9. Don't teach her the normal course of infant behavior. Don't warn her about growth spurts and frequency days. Don't call or visit her, and be sure to abandon her in the critical first two weeks. Blame breastfeeding for anything you can think of, and make up reasons to stop breastfeeding if necessary.

10. Give her plenty of formula samples to take home to further weaken her confidence. Make sure the literature you give her has many references to formula, and doesn't tell her how to keep her milk supply up. Make sure she doesn't call a La Leche League Leader, Lactation Consultant, breastfeeding peer counselor, or anyone else knowledgeable about breastfeeding.
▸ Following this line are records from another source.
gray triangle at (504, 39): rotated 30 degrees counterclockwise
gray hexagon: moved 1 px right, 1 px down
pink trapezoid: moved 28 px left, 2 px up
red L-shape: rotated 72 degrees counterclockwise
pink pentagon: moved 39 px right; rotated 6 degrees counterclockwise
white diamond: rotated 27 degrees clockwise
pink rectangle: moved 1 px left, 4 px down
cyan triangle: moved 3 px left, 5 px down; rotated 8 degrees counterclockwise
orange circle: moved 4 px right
All these tactics, individually or collectively, will discourage breastfeeding.
© 1986 Linda J. Smith


The Reluctant Crunchy Mama said...

So true. So many people around me did many of the things listed on the article. Now their thing is "you have to wean her." Mind your business, thank you very much! Aren't we glad we didn't listen?! Breastfeeding is awesome!

Sarah R said...

OMGoodness, so true! Ugh, I get so annoyed when I hear time after time people saying the same old lies.
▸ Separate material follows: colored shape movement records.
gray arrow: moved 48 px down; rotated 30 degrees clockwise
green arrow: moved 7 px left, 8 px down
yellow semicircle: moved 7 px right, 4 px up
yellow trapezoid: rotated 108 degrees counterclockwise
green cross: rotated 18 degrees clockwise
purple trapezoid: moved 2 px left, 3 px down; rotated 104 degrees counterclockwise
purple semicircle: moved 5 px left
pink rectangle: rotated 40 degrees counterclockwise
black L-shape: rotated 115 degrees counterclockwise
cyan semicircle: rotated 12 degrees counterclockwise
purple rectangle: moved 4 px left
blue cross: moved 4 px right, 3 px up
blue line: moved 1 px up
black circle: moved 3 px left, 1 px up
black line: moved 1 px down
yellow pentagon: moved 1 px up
I am proud to be "still" nursing my 20 month old son, and am happy to rebut any negative remarks about extended nursing.

Yay for boobies! :)

mommybird said...

That is SOOOOO true. My lactation consultant and the nurses at the hospital for my first baby were the main reason I ended up pumping and feeding. "If there's any discomfort the latch is wrong." "It's been 24 hours since she was born and she's only latched once, she's going to get sick if you don't feed her formula now." What did I know as a first time mom at 19. So glad nursing is working this time because it's hard to bond with a pump.

mlgbears31 said...

How about "You can't leave the hospital until she latches for 45 minutes at a time" Just what a new mom needs to hear from an LC. I cried the whole day. And did not continue to breastfeed once I got home.

the mol said...

Although it has made things a lot easier that The Boy isn't nursing anymore, I regret weaning him. 15 months is still pretty good, and pregnancy is generally a good reason to stop, but I'm certain that if he wants to resume when the new baby is born, I'll let him.

The Reluctant Crunchy Mama said...

What was weaning like for you and The Boy, if you don't mind me asking? How did he do with the transition? Anything in particular that made the transition more manageable for you?